## ACTIVITY
Reproduce exactly, and only, the lines below from the one containing "Observe que para acessar a API VocalStack em" through the one containing "에어로다이내믹, 서스펜션 등 F1 머신의 모든 분야에".
(SUPPLIED RECORDS begins)
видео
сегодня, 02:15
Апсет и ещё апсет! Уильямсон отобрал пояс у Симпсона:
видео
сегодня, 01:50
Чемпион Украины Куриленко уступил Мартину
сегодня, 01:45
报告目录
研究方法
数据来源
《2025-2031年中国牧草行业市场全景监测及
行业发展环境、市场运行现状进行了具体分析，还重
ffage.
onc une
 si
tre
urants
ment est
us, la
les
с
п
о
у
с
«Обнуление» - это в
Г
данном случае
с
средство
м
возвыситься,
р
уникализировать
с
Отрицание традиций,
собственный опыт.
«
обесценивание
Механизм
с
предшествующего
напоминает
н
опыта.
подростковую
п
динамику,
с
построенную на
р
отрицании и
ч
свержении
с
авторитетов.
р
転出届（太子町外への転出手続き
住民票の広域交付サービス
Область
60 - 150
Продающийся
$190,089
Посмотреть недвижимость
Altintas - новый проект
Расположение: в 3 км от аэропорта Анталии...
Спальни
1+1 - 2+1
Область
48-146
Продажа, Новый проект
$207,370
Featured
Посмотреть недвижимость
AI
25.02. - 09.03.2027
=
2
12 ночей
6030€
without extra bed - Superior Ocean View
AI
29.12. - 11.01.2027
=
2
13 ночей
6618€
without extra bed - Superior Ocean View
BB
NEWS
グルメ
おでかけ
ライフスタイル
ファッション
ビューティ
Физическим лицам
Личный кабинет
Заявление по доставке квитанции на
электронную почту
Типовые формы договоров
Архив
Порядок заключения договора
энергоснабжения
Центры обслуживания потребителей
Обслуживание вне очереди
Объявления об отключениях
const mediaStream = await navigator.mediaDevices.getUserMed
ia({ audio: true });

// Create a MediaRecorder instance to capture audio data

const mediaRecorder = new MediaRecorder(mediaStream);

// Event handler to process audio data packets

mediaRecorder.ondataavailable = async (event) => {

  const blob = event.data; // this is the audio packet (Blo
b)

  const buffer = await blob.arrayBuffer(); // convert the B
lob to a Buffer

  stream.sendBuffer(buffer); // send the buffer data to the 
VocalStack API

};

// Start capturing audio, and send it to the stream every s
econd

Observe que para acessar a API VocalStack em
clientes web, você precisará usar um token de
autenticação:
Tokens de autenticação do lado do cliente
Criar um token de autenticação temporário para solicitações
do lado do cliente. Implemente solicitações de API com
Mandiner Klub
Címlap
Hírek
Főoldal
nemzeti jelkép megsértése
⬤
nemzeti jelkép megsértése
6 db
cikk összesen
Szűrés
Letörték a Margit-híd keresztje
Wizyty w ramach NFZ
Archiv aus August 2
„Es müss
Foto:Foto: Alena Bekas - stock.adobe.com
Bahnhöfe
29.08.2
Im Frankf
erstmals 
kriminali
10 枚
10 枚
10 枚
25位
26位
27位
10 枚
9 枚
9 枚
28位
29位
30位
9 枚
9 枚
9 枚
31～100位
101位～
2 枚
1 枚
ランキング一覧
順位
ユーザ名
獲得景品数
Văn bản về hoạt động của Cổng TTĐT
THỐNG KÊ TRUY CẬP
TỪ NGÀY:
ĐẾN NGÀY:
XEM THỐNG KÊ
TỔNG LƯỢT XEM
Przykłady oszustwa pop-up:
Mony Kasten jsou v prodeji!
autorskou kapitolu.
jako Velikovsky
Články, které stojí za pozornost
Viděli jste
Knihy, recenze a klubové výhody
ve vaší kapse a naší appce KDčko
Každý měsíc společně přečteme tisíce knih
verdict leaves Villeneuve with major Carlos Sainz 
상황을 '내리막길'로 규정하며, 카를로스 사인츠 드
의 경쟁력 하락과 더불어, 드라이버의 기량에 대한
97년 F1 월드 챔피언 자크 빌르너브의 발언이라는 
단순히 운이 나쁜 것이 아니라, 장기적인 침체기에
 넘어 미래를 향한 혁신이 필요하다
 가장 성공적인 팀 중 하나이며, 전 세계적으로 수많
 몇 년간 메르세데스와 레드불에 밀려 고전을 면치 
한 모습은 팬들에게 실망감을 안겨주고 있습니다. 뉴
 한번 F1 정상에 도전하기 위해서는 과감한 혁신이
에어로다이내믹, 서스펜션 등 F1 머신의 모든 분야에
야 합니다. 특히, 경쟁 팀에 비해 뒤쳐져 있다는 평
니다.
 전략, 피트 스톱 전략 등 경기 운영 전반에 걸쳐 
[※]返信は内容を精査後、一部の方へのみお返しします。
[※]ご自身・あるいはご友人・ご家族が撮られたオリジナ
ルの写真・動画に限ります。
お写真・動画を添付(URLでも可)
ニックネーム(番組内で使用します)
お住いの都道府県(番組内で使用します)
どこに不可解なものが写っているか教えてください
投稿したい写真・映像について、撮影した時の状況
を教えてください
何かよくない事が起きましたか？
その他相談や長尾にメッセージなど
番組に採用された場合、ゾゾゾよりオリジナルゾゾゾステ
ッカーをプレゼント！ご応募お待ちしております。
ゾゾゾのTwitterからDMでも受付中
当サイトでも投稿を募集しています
(SUPPLIED RECORDS ends)
## THE ANSWER
Observe que para acessar a API VocalStack em
clientes web, você precisará usar um token de
autenticação:
Tokens de autenticação do lado do cliente
Criar um token de autenticação temporário para solicitações
do lado do cliente. Implemente solicitações de API com
Mandiner Klub
Címlap
Hírek
Főoldal
nemzeti jelkép megsértése
⬤
nemzeti jelkép megsértése
6 db
cikk összesen
Szűrés
Letörték a Margit-híd keresztje
Wizyty w ramach NFZ
Archiv aus August 2
„Es müss
Foto:Foto: Alena Bekas - stock.adobe.com
Bahnhöfe
29.08.2
Im Frankf
erstmals 
kriminali
10 枚
10 枚
10 枚
25位
26位
27位
10 枚
9 枚
9 枚
28位
29位
30位
9 枚
9 枚
9 枚
31～100位
101位～
2 枚
1 枚
ランキング一覧
順位
ユーザ名
獲得景品数
Văn bản về hoạt động của Cổng TTĐT
THỐNG KÊ TRUY CẬP
TỪ NGÀY:
ĐẾN NGÀY:
XEM THỐNG KÊ
TỔNG LƯỢT XEM
Przykłady oszustwa pop-up:
Mony Kasten jsou v prodeji!
autorskou kapitolu.
jako Velikovsky
Články, které stojí za pozornost
Viděli jste
Knihy, recenze a klubové výhody
ve vaší kapse a naší appce KDčko
Každý měsíc společně přečteme tisíce knih
verdict leaves Villeneuve with major Carlos Sainz 
상황을 '내리막길'로 규정하며, 카를로스 사인츠 드
의 경쟁력 하락과 더불어, 드라이버의 기량에 대한
97년 F1 월드 챔피언 자크 빌르너브의 발언이라는 
단순히 운이 나쁜 것이 아니라, 장기적인 침체기에
 넘어 미래를 향한 혁신이 필요하다
 가장 성공적인 팀 중 하나이며, 전 세계적으로 수많
 몇 년간 메르세데스와 레드불에 밀려 고전을 면치 
한 모습은 팬들에게 실망감을 안겨주고 있습니다. 뉴
 한번 F1 정상에 도전하기 위해서는 과감한 혁신이
에어로다이내믹, 서스펜션 등 F1 머신의 모든 분야에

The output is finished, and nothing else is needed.